*EXERCISE PROMPT*:
Where the listing below reaches the line containing "right wrist: (262, 224)", start writing out lines exactly, and stop once the line containing "right knee: (228, 300)" has been written.

• • • •

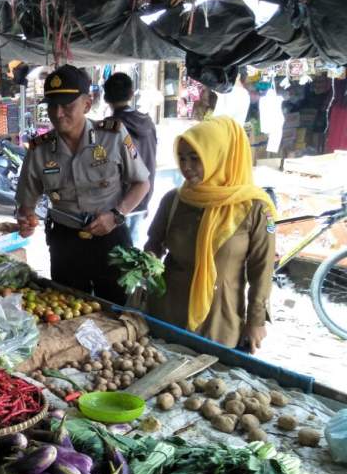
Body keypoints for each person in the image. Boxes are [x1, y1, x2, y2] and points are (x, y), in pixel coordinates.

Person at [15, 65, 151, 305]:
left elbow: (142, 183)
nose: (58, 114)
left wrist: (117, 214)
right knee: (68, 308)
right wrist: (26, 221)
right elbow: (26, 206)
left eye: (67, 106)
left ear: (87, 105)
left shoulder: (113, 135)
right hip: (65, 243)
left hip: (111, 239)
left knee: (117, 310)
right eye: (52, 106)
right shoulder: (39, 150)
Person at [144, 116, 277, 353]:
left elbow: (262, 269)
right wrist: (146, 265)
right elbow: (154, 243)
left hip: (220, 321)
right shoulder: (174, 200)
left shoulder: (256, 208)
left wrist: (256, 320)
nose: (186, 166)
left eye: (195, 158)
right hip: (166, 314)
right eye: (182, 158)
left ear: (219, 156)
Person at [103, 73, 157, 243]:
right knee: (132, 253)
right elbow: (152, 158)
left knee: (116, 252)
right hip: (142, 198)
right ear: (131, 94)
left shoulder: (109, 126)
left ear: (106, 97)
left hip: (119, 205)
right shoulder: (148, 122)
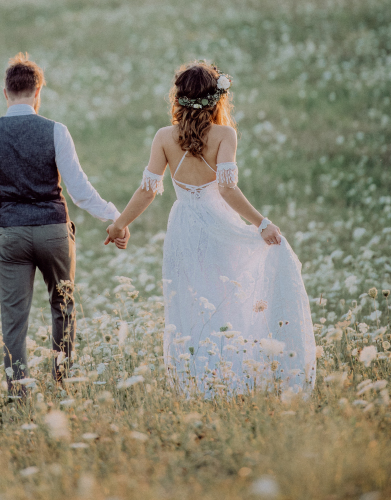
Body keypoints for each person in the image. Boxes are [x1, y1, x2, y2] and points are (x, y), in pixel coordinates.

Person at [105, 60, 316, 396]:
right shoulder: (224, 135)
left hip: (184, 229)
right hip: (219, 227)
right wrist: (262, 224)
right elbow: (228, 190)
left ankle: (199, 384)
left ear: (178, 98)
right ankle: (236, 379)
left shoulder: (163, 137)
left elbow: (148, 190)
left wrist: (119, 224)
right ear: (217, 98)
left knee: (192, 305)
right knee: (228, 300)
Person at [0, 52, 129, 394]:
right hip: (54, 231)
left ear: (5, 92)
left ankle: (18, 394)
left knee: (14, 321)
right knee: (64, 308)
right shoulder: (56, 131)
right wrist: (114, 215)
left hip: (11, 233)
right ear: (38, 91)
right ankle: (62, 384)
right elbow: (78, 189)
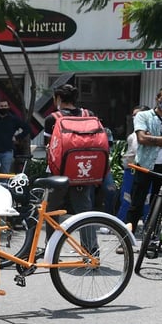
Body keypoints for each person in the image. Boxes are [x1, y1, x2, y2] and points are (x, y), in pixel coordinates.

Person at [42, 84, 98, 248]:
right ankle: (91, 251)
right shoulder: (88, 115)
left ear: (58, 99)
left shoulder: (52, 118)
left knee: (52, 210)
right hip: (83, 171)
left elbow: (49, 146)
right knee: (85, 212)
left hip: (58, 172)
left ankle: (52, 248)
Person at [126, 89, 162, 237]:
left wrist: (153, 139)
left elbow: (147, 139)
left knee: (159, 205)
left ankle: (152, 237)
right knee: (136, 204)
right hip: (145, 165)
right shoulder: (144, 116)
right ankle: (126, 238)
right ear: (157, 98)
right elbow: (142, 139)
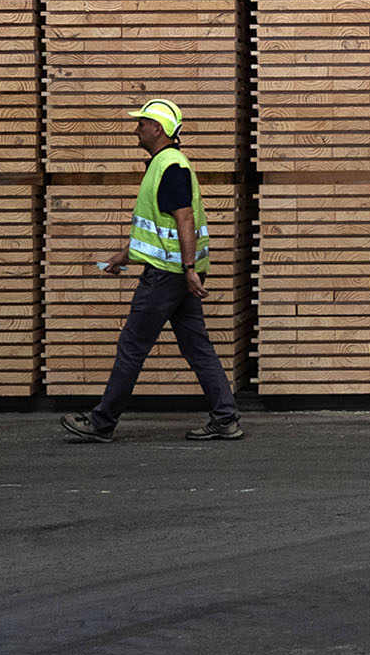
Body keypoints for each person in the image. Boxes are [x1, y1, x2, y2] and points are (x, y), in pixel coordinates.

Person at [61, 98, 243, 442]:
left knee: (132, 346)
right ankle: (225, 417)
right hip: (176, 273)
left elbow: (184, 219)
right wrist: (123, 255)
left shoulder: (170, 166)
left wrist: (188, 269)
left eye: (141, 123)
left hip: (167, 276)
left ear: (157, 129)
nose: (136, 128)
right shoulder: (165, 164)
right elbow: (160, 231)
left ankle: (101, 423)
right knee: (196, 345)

• • • •

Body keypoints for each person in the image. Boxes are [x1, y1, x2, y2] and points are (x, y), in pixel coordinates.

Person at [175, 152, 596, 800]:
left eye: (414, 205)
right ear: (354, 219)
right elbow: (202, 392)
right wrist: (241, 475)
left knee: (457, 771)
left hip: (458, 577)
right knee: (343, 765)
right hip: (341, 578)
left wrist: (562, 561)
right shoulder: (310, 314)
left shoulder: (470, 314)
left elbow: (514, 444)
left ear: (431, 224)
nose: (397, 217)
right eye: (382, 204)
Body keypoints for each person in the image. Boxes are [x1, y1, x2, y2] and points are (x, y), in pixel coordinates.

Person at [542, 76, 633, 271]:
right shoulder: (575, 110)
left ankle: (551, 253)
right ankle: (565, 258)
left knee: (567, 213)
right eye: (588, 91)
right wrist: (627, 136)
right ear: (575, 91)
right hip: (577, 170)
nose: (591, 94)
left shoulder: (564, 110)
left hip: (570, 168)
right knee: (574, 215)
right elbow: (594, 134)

• • • •

*PROBLEM SOLUTION*:
right wrist: (262, 224)
right elbow: (228, 190)
left ankle: (199, 384)
left ear: (178, 98)
right ankle: (236, 379)
left shoulder: (163, 137)
left elbow: (148, 190)
left wrist: (119, 224)
right ear: (217, 98)
left knee: (192, 305)
right knee: (228, 300)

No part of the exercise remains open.